ただ、元婚約者は伯爵家後継への婿入りを狙っていたらしく、継ぐのは私で義妹にはそのつもりも権利もないと知った彼はアッサリと義妹を捨てた。まさかそんな展開になっていたなんて、私はいっさい気が付かなかった。
では何でこの流れをここまで詳しく知っているのかと言えば……義妹の著書にその詳細が赤裸々に書いてあったからだ。
本はよく売れた。うちの商会でも取り扱っているので嬉しい悲鳴が止まらない。ただ、読む人が読めば誰のことかは分かってしまうので、やらかした側の元婚約者は普通に悲鳴を上げていると思う。
誰も知らない土地でやり直すにしても、うちの商会はかなり販路が広いから……隣の大陸でも義妹の本は大人気。彼が新天地を探すのは少々大変かもしれない。

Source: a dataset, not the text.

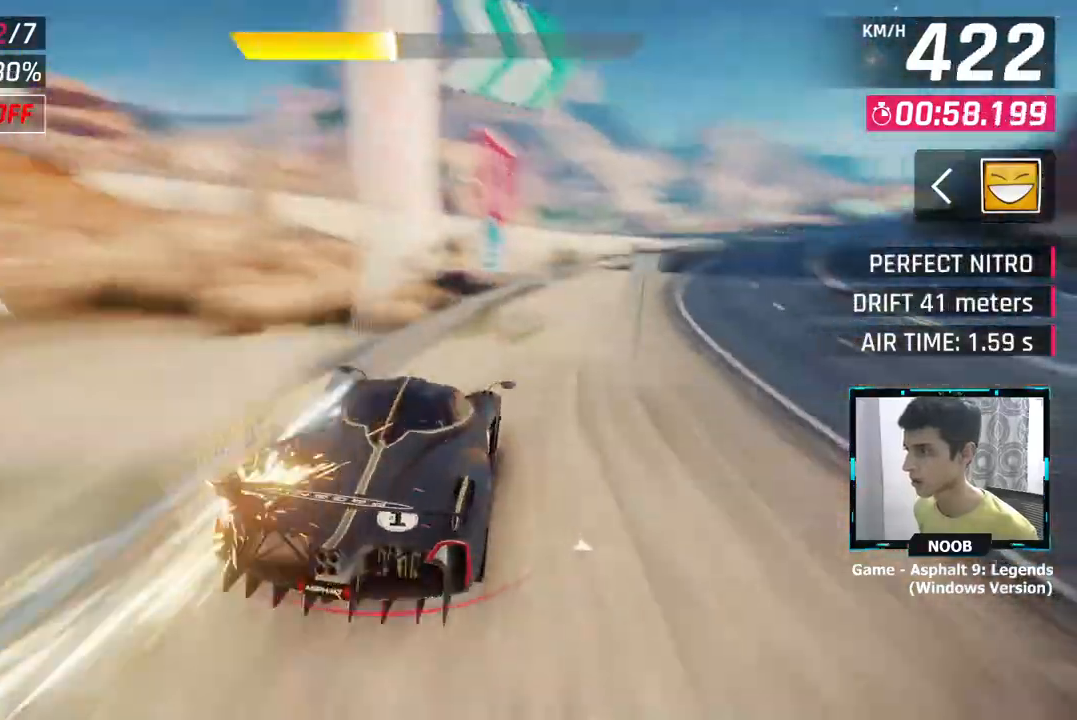
{"buttons": [], "left_stick": "center", "right_stick": "center", "events": [[67, "L1", "down"], [184, "L1", "up"]]}
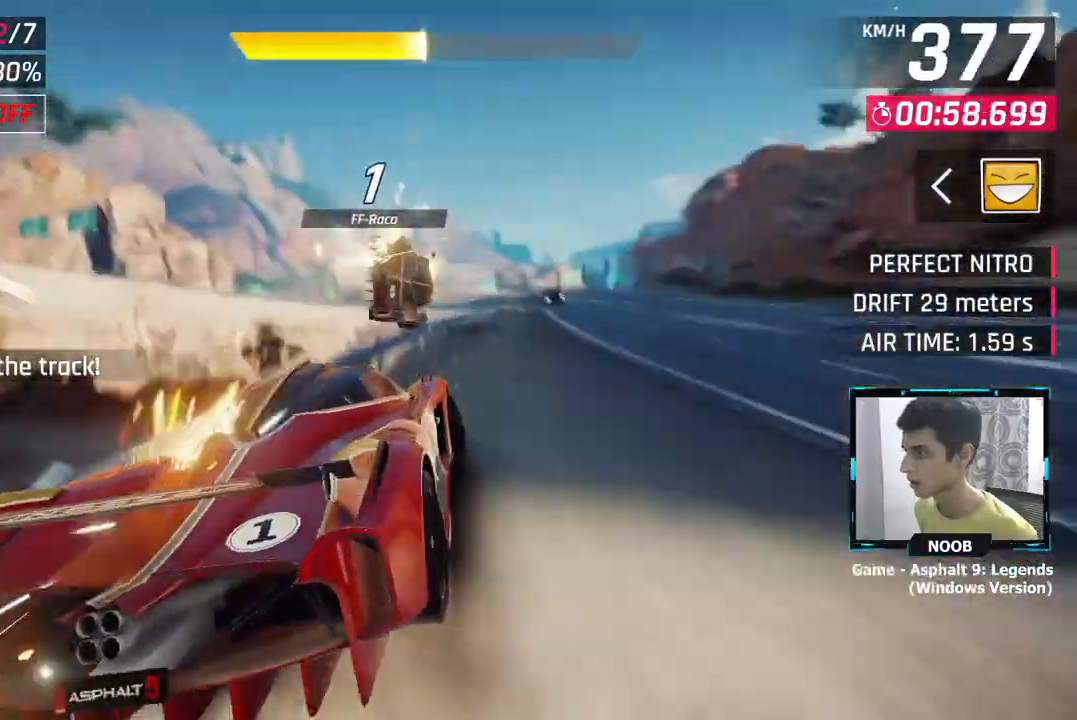
{"buttons": [], "left_stick": "right", "right_stick": "center", "events": [[350, "CROSS", "down"], [367, "left_stick", "right"], [417, "CROSS", "up"]]}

この件に限らず、義妹は元婚約者のようなクズ男ばかりにひっかかる。
義姉としては義妹の趣味の悪さと男運の悪さが心配になるが、その都度作品に消化してネタにしているようなので――最近ではネタ切れ防止のためにわざとダメ男を選んで付き合っているのでは……? とか怪しんでもいる。
義妹の常識にとらわれない自由な発想とやらは私には理解不能なので真相は分からない。